Individually they’re wonderfully engaging actors, but together they’re one of the most surprisingly compatible pairings in recent memory. Wahlberg’s motor mouth and little man in a big jacket syndrome combined with Washington’s playful display of casual authority and effectiveness reveal an experiment in chemistry whose outcome no one could have expected. It’s like flubber that walks away from an explosion without turning around.
The plot, as mentioned above, takes a rather typical route to a fairly unsurprising destination, but the journey makes it all worthwhile. Blake Masters‘ script succeeds when focused on the humor, character and camaraderie far better than it does when spitting out the plot turns, twists and double crosses that fill the screen. Few to none of them really come as surprises, but their predictability rarely feels like much of a negative. There isn’t much of a subtext to be found either as, aside from a blanket lambasting of US government agencies, the core message remains simply one of friendship and having each other’s backs. Tone-wise the film leans more comedic than not, and while that’s not a problem for fans of chuckles it does serve to lessen the impact of the occasional very serious events. Think Peter Berg’s sadly under-appreciated The Rundown, and you’ll have a good idea of this film’s comedic leanings. Fewer martial arts midgets here though.
It helps that in addition to the leads the film also benefits from a handful of familiar faces including a hammy Edward James Olmos, a subdued James Marsden, a grizzled Fred Ward and Bill Paxton in full-on hardass mode. He’s basically playing a grown up Chet from Weird Science, and it’s glorious.
Director Baltasar Kormákur worked with Wahlberg on last year’s perfectly okay Contraband, and like that film 2 Guns never feels like it’s trying too hard or aiming too big when it comes to the action. The set-pieces are infrequent at first but never less than a boisterous good time, and just as important they’re shot and edited with an affection for and attention to clarity. We’re never left wondering what’s happening or who it’s happening to, and that’s a sad rarity these days.

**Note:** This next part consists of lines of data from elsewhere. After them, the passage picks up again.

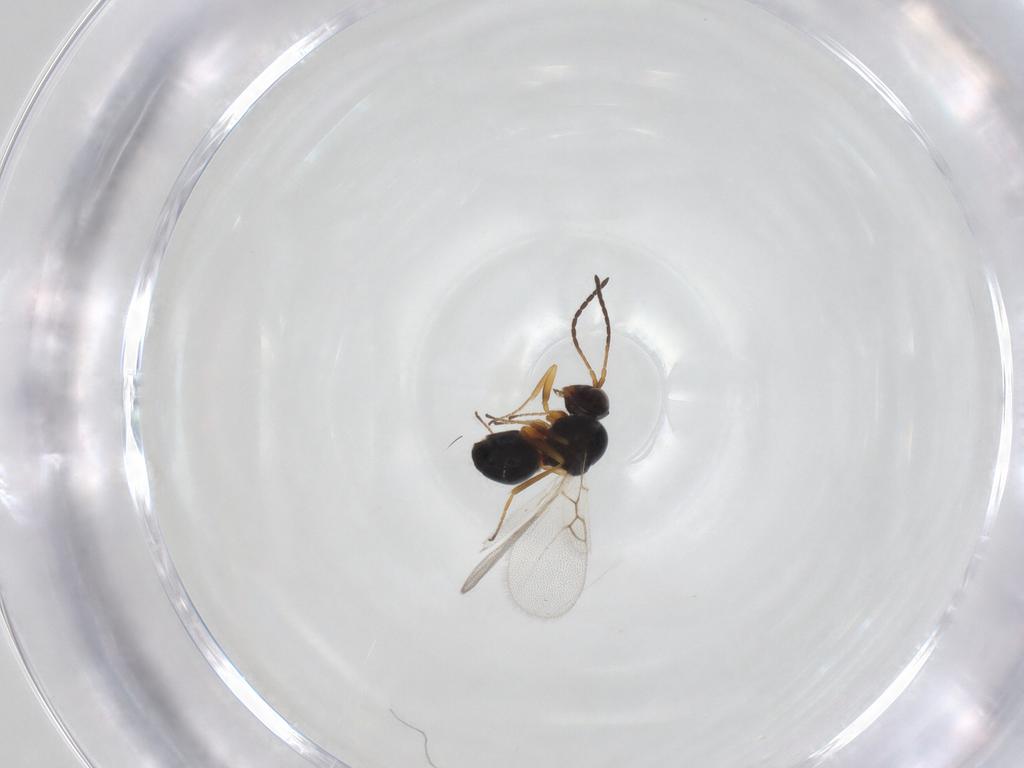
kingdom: Animalia
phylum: Arthropoda
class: Insecta
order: Hymenoptera
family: Figitidae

2 Guns is far too much fun for an August release, but don’t let the calendar dissuade you from seeing one of the summer’s most entertaining movies. What it lacks in robots and superheroes it more than makes up for in laughs, gunplay and personality.

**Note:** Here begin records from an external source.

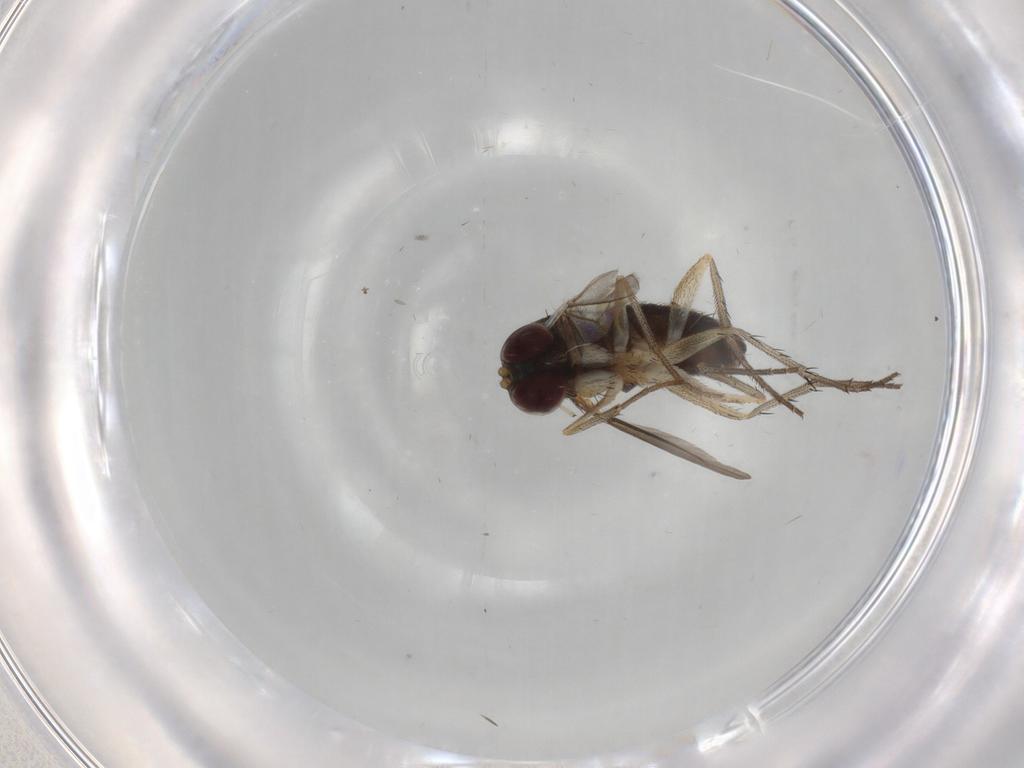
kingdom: Animalia
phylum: Arthropoda
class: Insecta
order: Diptera
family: Dolichopodidae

The Upside: Washington and Wahlberg share some incredibly smooth chemistry; script and performances are frequently laugh out loud funny; exciting and well choreographed action sequences; fantastic supporting cast
The Downside: Some obvious rear-projection during a driving set-piece; action scenes are modest in their ambition and scope; comedic tone takes some of the edge from what should be serious scenes
On the Side: Apparently Vince Vaughn and Owen Wilson were originally attached in the Washington and Wahlberg roles (respectively). So yeah. We dodged two bullets there.